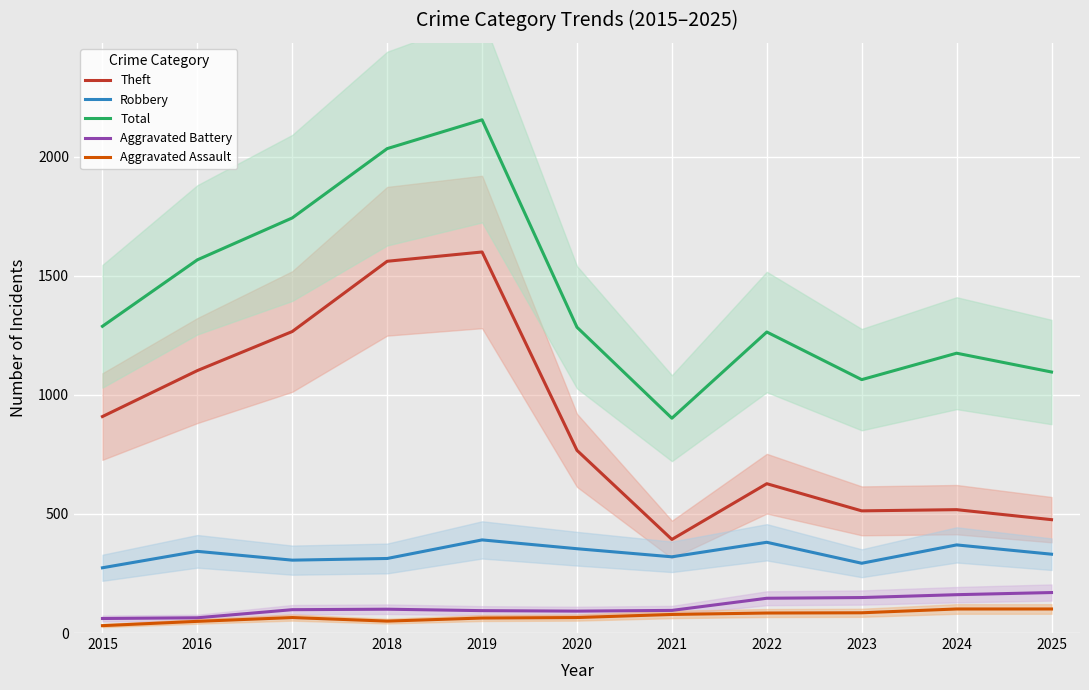

Which series has the largest total across all categories?

Total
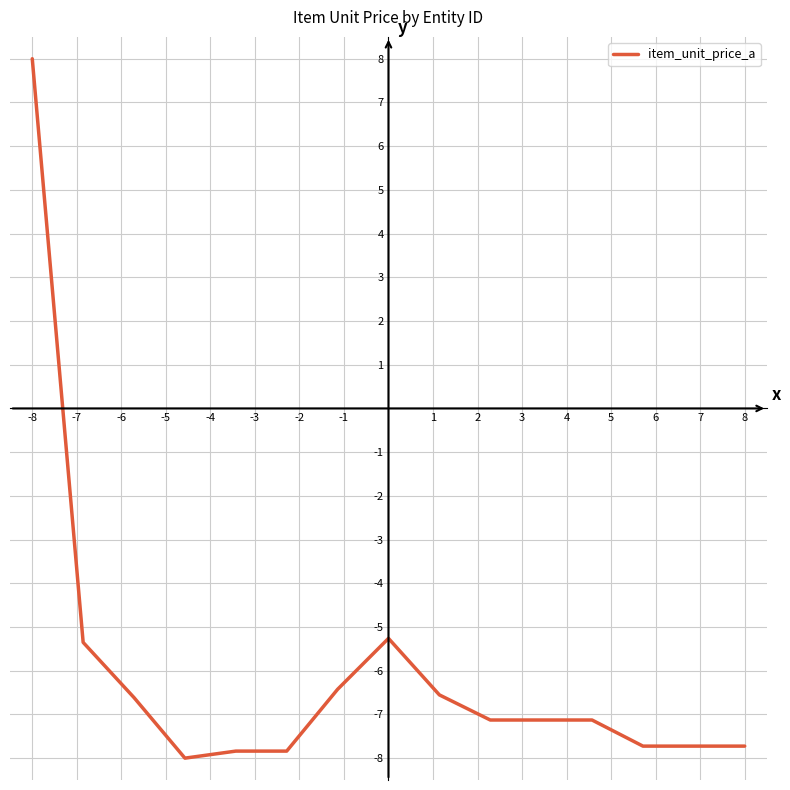

What is the smallest value displayed?

-8.0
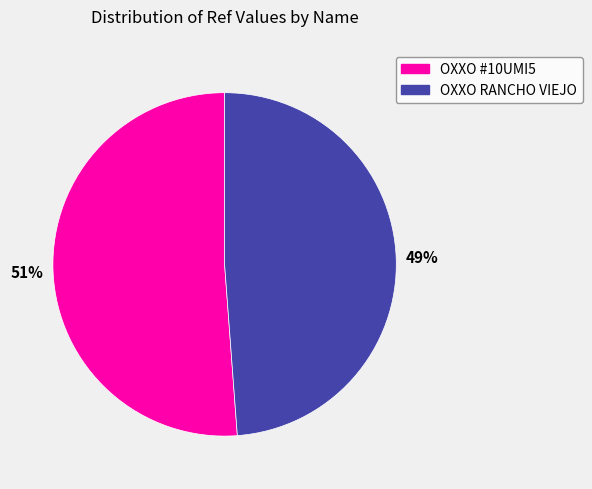

To the nearest percent, what is the average slice percentage?

50%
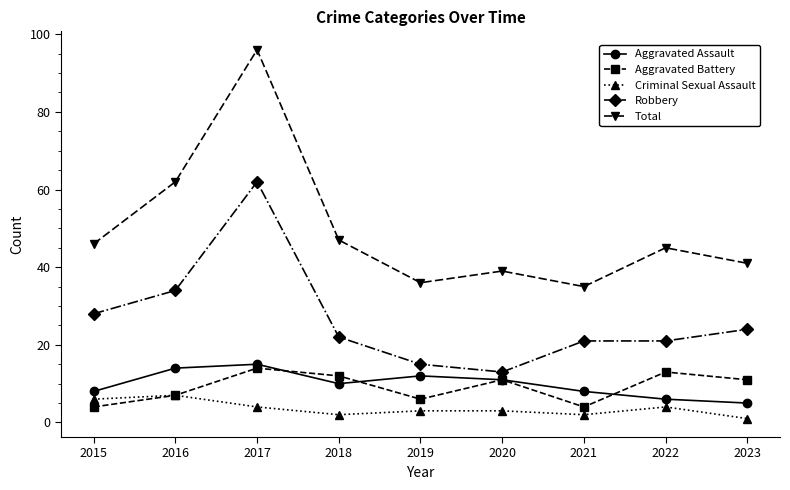

Is it true that Robbery equals 22 at 2018?

True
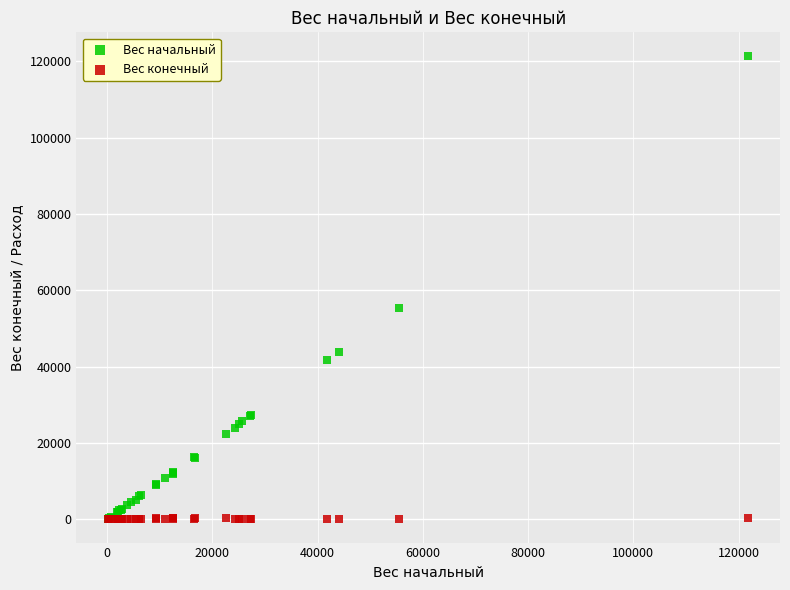

In the Вес начальный series, what Y value is closest to 60869?

55328.3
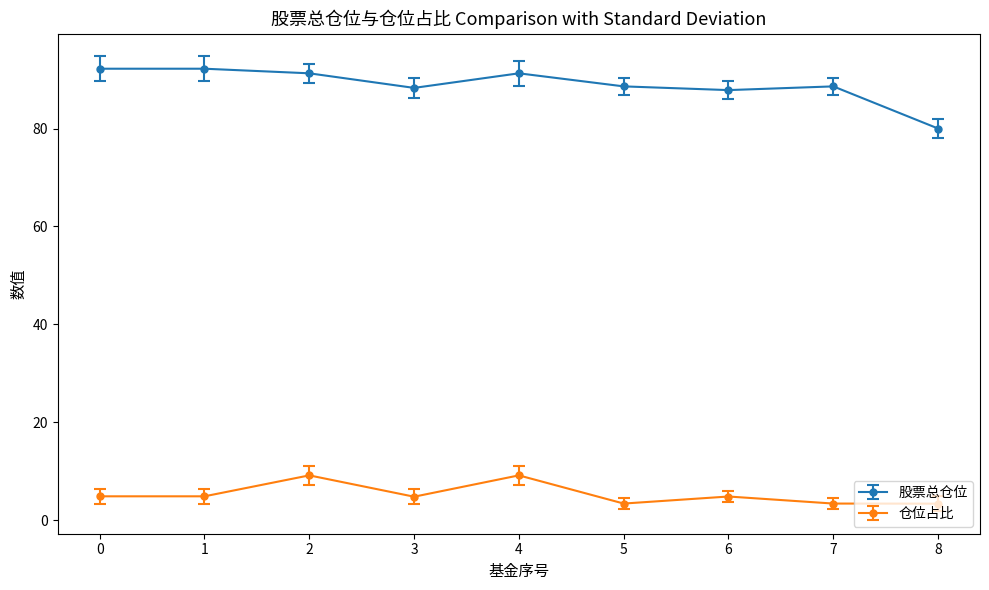

Which series has the largest total across all categories?

股票总仓位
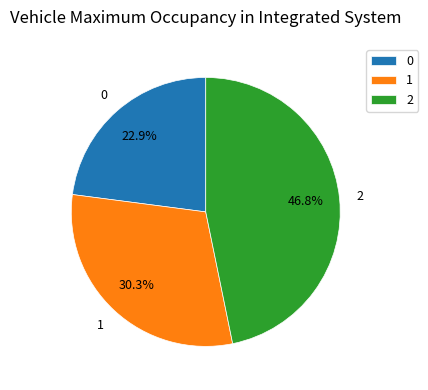

Approximately how many times larger is the value at 0 compared to 1?

0.8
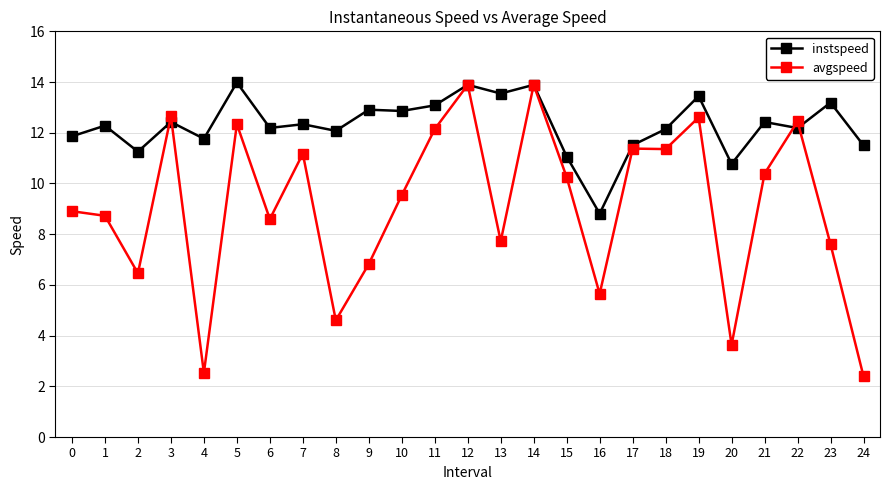

At which label does avgspeed first exceed 9?

3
+---+
» Your task
Copy the records above word for word, leaving out the pictures.

» Task response
Which series has the largest total across all categories?

Total

What is the smallest value displayed?

-8.0

To the nearest percent, what is the average slice percentage?

50%

Is it true that Robbery equals 22 at 2018?

True

In the Вес начальный series, what Y value is closest to 60869?

55328.3

Which series has the largest total across all categories?

股票总仓位

Approximately how many times larger is the value at 0 compared to 1?

0.8

At which label does avgspeed first exceed 9?

3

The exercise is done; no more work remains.